Aber unverdrossen trat der Tübinger Professor, der es - ungewöhnlich genug für seine Zunft - zu einiger Popularität in Deutschland brachte, auch immer wieder kulturpolitisch hervor. Ein Spannungsfeld ist für Jens auch Deutschtum-Christentum-Judentum, vor allem aber «Christsein heisst auch politisch sein». Immer war Jens bisher aneckend oder anregend, beides ist ihm recht. Mit Emile Zolas Dreyfus-Parole «J'accuse!» (Ich klage an) meldete sich Jens zu Wort, wo immer er das Recht mit Füßen getreten sah oder zu Unrecht Verfolgte oder Benachteiligte Unterstützung suchten - von Sitzblockaden vor Raketenstützpunkten bis zur Aufnahme von US-Soldaten, die den Kriegsdienst im Irak verweigerten.

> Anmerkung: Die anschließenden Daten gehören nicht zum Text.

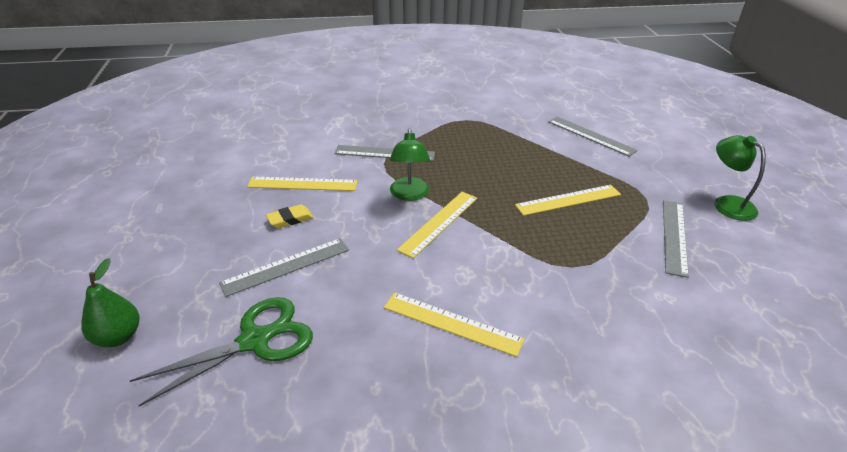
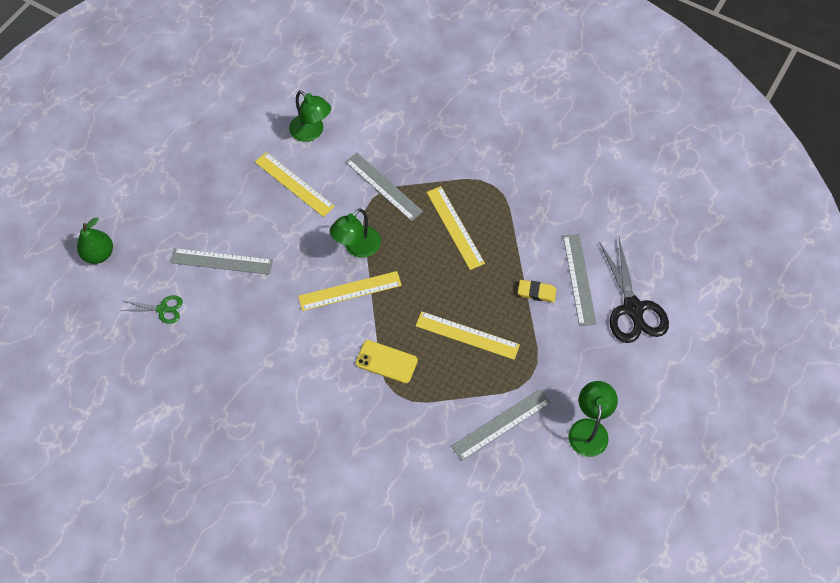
camera: 40 degrees right, 25 degrees up
(254, 341) = (162, 309): green scissors -> green scissors, size x0.53
(283, 150) = (312, 132): none -> green lamp
(290, 219) = (257, 217): yellow eraser -> yellow eraser (536, 292)
(452, 323) = (275, 378): yellow ruler -> yellow ruler (455, 227)
(534, 250) = (386, 362): none -> yellow phone
(643, 133) = (633, 308): none -> black scissors

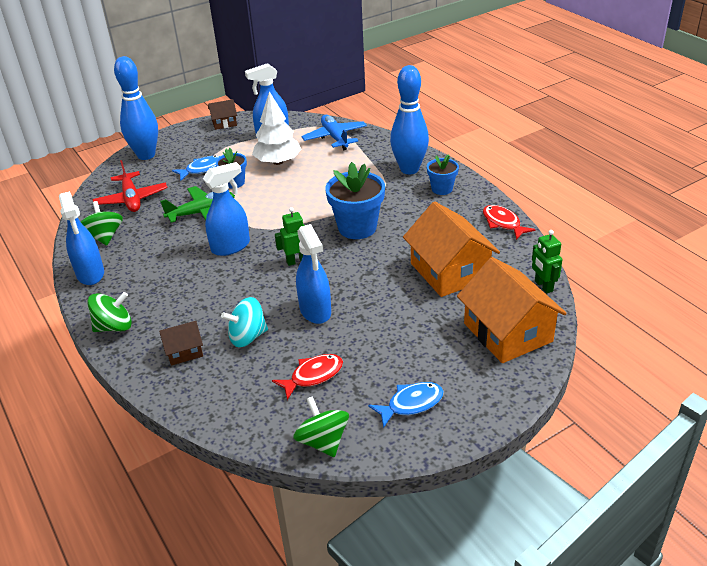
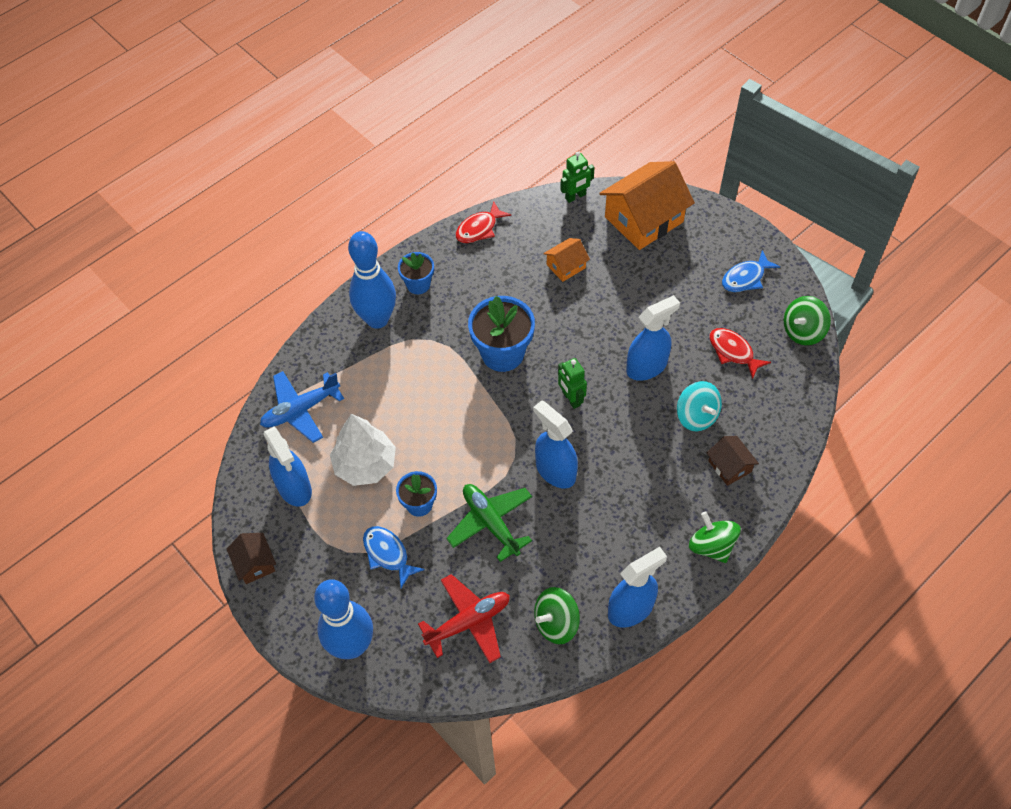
camera: 100 degrees left, 20 degrees up
(411, 404) = (745, 278): blue fish -> blue fish turned 90 degrees counterclockwise
(449, 271) = (566, 266): orange house -> orange house, size x0.49

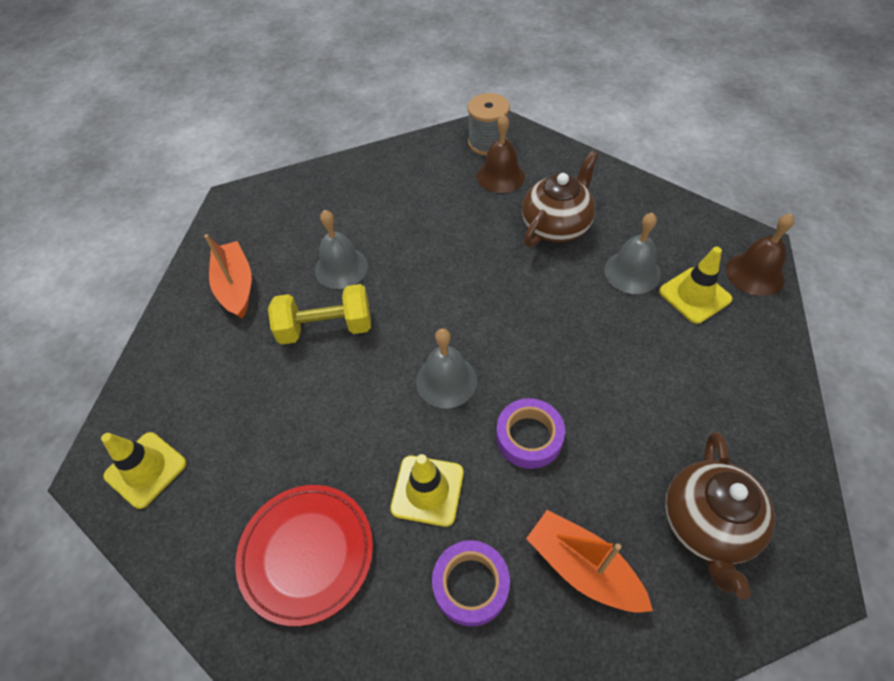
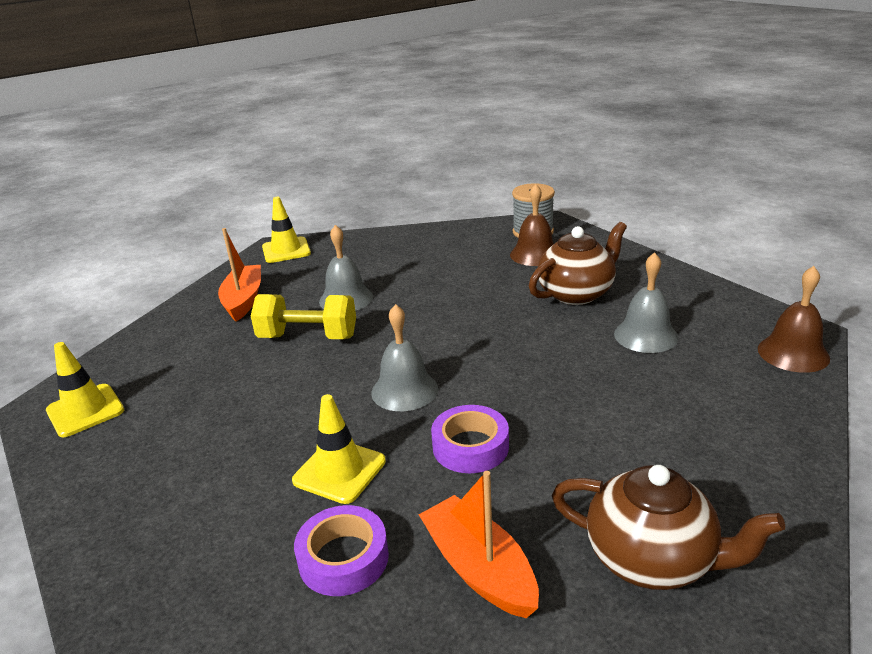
camera: 15 degrees right, 25 degrees down
(307, 554) = (190, 499): red plate -> none
(694, 295) = (712, 361): yellow traffic cone -> yellow traffic cone (286, 250)
(707, 524) = (652, 559): brown teapot -> brown teapot turned 90 degrees counterclockwise

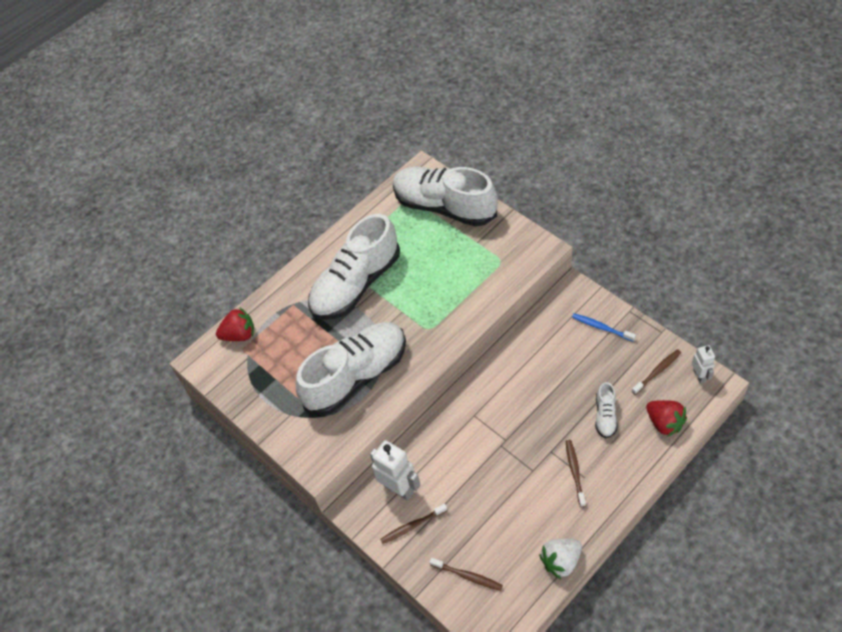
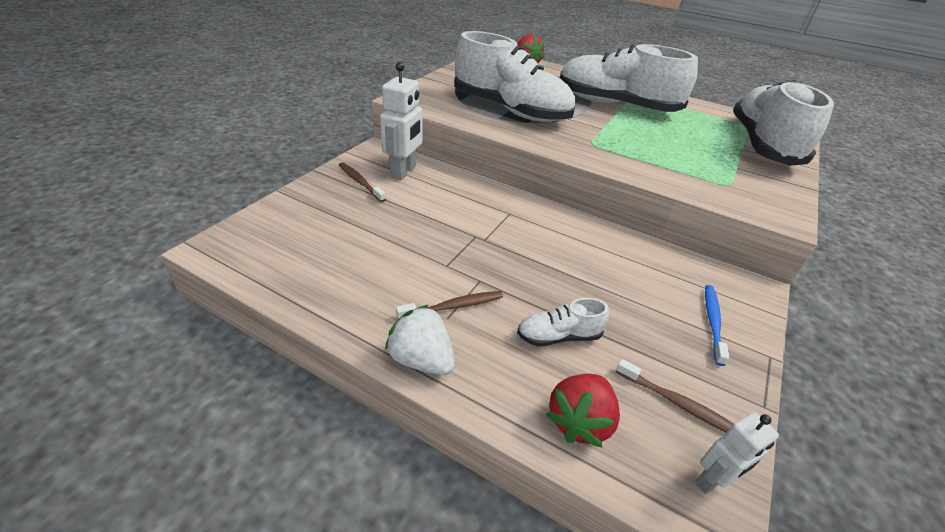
camera: 65 degrees right, 15 degrees down
(468, 576) = (296, 222): brown toothbrush -> none
(561, 561) = (310, 300): white strawberry -> white strawberry (422, 359)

Künstler müssten immer «unsichere Kantonisten» sein und die Stirn bieten können, darin war sich Jens einig mit Weggefährten wie Heinrich Böll oder Günter Grass. Wie jene oft auch als moralische Instanz angesehen, musste sich Jens im hohen Alter auch kritisch selbst befragen lassen, als die «Wahrheit der Karteikarte» (wie es Peter Wapnewski im eigenen Fall nannte) über ihn kam und seine NSDAP-Mitgliedschaft als junger Mann offenbar wurde. «Kann ein 18-Jähriger nicht lernen?» fragte er später. Er sei wohl mit vielen anderen Angehörigen der Hitlerjugend «summarisch» in die Partei überführt worden. «Hätte ich mich anders verhalten können? Dazu fehlte mir der Mut.»

Und da gibt es noch einen anderen Grund für manche seiner Zunft und ihn eingeschlossen, sich selbstkritisch zu befragen, wenn es um die damaligen Dissidenten hinter dem «Eisernen Vorhang» ging, die er und andere Schriftstellerkollegen lange sich selbst überließen, wie er später freimütig einräumte - «daran gibt es kein Vorbeimogeln, da haben wir versagt».

Mit Hilfe seiner Frau Inge Jens, der Herausgeberin der Thomas-Mann-Tagebücher als Nachfolgerin von Peter de Mendelssohn, kam Jens im hohen Alter von 80 Jahren noch zu unverhofften Bestseller-Ehren, mit der gemeinsam verfassten und spannend zu lesenden Biografie «Frau Thomas Mann - Das Leben der Katharina Pringsheim», die sich besser verkaufte als so manche Thomas-Mann-Biografie. «Zusammen waren wir gut», sagte Walter Jens in der Zeitschrift «Sinn und Form» dazu, es hat aber auch «oft gekracht», fügt sie hinzu. Die Eheleute Jens waren zu der Zeit schon 55 Jahre verheiratet - länger als die Manns.